Wearable Technology Enables High Definition Wireless Audio-video (av) Communication to the Operating Room

Background: This group has previously reported work on a cart-based AV system for communication to the OR using the internet. This technology has been transformed into wearable technology to enable a less restrictive interface between the operating surgeon and mentor.
Objective: To develop a mobile system using wearable technology that enables a mentor surgeon to communicate with a mentee in the operating room for the purposes of guiding them through a surgical procedure.

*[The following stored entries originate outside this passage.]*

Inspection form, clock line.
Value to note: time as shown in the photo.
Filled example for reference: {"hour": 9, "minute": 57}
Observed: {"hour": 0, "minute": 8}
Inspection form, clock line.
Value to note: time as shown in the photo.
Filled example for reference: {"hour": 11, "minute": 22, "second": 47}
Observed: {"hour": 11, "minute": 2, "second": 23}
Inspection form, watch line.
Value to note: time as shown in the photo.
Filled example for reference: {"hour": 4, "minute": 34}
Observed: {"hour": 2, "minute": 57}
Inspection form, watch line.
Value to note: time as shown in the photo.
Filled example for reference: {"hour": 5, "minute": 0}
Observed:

Description: A telementoring platform has been developed consisting of a Mentor Station and an in-room Mobile Telementoring Package (MTP). The MTP consists of a cube-sized network connected base station which receives wired inputs from any desired video, x-ray, or monitoring source; a head-mounted video camera, microphone, and earphone; a tablet sized backpack computer; and an iPad display hung from the laparoscopic monitor. The Mentor Station consists of a laptop computer with second, extended display and a speakerphone. The system allows a mentor to see what the mentee sees as well as any input from the base station (laparoscope, room camera, etc.). With the wearable headcam and computer backpack plus the local iPad display the mentee can see and hear the mentor and receive video content “pushed” to him such as the live laparoscopic view, the headcam view, or recorded material. The mentor can telestrate on the mentee’s live operative view or capture images/ video and play them back to the mentee with telestration.

Results: Multiple mentoring sessions have been conducted using the system. The mentor is able to see the operative field via the mentee’s headcam and the laparoscope view. Using verbal instruction, telestration, and playback of pre-recorded material, the mentor has been able to help novice mentee subjects perform complex laparoscopic surgical tasks such as intracorporeal suturing and knot tying. The communication is stable with acceptable image latency and the wearable technology is comfortable and uninhibiting.
Conclusion: A robust eminently mobile AV communication package has been developed using wearable technology that is ideally suited for surgical mentoring. This system is now being tested in simulated clinical environments such as laparoscopic colectomy procedures.